29 March 2010

funeral potatoes

Yesterday in Relief Society, Sister B. got up to thank everyone for helping out with the four funerals we've had in the past seven weeks in our ward.

I've been so disheartened lately by the hateful rhetoric and irreconcilable differences heightened by the healthcare reform process, and even uncomfortable at church thinking about how I might be worshipping next to someone who thinks I'm a communist or a baby-killer because of my political views, so when Sister B. said that, I felt the balm of creamed soup come over my soul. After all, no matter what our political views, when asked to bring potatoes to a funeral, we all combine two cans of cream of chicken soup, one pint of sour cream, 1/2 bunch of scallions, and 2 c. of cheddar cheese with a bag of frozen shredded potatoes and bake at 350 in a 9x13 dish. At least that's what I've been doing since I moved to Utah seven years ago. (Although some of us choose to top with crushed cornflakes or potato chips and some of us don't). For a moment I melted, became molten inside, as Scarlett Lindeman described funeral potatoes in this beautifully written article.

This can't be a bad thing, to come together in this way, even with processed, industrial food, to support each other in our trials. And though I've had my moments of alienation in the past twenty-plus years as a sister, this communal spirit keeps me in the fold year in and year out.

p.s.--photo of molten funeral potatoes stolen from this website.

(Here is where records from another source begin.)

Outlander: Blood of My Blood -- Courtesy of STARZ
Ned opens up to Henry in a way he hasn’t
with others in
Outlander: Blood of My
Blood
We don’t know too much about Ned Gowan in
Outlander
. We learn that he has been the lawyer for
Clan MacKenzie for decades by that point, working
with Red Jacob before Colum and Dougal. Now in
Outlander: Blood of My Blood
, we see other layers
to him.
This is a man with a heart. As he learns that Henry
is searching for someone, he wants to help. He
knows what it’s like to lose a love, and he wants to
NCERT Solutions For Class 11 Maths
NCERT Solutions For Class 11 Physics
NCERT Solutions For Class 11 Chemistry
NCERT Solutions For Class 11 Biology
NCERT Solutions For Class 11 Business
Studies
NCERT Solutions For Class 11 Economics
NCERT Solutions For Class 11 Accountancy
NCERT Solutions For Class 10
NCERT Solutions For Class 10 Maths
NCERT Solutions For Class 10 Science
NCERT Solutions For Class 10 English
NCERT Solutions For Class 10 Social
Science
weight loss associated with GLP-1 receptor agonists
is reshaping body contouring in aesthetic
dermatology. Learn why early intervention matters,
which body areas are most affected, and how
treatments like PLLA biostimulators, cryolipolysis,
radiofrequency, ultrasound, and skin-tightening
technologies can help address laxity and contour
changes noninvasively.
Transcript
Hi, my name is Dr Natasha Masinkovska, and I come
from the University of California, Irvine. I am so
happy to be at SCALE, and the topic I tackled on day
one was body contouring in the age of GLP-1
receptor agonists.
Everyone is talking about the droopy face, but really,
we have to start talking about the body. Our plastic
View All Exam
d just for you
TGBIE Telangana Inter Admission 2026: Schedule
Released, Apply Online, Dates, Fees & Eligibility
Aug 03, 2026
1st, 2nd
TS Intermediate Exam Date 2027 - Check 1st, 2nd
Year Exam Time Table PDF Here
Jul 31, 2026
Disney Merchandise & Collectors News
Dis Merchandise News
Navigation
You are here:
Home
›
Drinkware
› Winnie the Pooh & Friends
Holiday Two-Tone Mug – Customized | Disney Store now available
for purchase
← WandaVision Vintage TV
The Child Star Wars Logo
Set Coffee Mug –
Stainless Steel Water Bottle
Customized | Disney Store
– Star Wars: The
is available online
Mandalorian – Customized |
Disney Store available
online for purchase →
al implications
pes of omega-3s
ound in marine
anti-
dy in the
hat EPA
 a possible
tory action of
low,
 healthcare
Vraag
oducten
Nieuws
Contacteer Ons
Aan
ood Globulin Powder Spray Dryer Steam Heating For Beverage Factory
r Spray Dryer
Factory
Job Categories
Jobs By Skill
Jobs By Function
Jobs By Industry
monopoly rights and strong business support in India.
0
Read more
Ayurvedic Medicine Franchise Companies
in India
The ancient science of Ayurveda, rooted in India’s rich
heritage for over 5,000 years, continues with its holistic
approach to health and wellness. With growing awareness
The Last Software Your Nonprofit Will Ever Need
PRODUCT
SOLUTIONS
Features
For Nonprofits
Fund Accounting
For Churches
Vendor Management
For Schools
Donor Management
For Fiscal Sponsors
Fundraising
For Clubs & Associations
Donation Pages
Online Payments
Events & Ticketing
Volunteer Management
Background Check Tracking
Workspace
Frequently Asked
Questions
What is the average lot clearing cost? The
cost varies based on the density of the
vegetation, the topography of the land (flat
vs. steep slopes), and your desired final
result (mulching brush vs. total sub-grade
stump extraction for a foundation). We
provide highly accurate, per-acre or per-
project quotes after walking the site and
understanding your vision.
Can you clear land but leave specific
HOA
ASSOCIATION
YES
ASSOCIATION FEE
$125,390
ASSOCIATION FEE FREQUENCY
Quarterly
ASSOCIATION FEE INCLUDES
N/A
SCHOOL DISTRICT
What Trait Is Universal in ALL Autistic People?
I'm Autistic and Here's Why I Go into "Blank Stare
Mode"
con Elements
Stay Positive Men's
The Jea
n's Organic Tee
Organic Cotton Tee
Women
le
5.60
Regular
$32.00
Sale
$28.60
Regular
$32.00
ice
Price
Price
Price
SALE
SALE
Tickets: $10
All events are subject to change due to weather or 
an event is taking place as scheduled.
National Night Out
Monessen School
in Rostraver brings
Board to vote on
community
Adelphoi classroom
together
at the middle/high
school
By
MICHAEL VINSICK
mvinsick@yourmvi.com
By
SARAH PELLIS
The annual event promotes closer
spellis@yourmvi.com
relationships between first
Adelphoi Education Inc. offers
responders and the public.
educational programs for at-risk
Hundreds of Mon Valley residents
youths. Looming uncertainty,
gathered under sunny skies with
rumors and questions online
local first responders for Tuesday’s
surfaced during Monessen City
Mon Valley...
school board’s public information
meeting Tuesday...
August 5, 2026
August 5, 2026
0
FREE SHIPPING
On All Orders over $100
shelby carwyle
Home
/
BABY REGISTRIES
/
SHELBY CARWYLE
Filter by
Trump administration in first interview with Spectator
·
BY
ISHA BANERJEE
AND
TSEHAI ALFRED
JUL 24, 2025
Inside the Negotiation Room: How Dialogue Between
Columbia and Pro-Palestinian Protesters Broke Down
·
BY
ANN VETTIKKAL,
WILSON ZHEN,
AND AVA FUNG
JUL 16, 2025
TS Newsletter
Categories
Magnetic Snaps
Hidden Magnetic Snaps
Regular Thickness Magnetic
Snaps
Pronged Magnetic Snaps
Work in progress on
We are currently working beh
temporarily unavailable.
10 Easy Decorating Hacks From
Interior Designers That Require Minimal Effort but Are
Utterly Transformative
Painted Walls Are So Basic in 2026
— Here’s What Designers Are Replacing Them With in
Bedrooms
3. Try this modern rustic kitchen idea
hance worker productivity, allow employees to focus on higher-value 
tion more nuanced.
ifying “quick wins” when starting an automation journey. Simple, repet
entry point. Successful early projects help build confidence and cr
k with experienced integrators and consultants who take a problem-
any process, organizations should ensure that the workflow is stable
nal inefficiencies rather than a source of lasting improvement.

p.p.s.--are funeral potatoes served in any other churches, for instance, midwestern churches, where they also serve a lot of jello?

8 comments:

Sue said...

Lara, I know the Methodists are masters at making funeral potatoes - both in Washington state and Iowa. That goes for a lot of other pot-luck dishes I thought were exclusively to our church. And while they're really terrible for us, healthwise, I LOVE them!

M-L said...

please sit next to me next time and we will be in good company!

Julie said...

I really appreciated this post and the article you referenced. I wince a bit whenever this part of the Utah LDS culture arises, but it is oh so true.

Marsha said...

I like your blog. Discovered it this rainy Easter, and have bookmarked it.

Luisa said...

Thankfully, funeral potatoes aren't just for funerals. I love those things. I never make them, but when I'm at a funeral luncheon, church potluck, or someone's house for dinner, if those funeral potatoes are available, I PIG OUT.

I hate that differing political views often cause believers to have bad feelings toward one another. There's just no room for that kind of nonsense in the gospel of Jesus Christ. We should have our hearts knit together with unity and love and funeral potatoes.

Frieda said...

Hi! Just found you on the Hive...I was reminded of how good and comforting these potatoes are when I attended my MIL's funeral last year. I also appreciated the comment that they are not just for funerals...love them with cornflakes on top...definitely a Utah staple.

Anne said...

Okay, I have to delurk for a minute and say I hopped over from Katie's facebook post. She's told me about your blog before and I was glad to have a reminder to check it out. The only other groups I know that make funeral potatoes are Methodists and the ones I had used straight cream instead of cream of whatever soup (we like mushroom and NO cornflakes!) I agree that all the processed food and stereotypes aside, it's great to have traditions to bring us together despite all the differences!

lara said...

Thanks for commenting,Anne. I need that recipe for straight-cream funeral potatoes.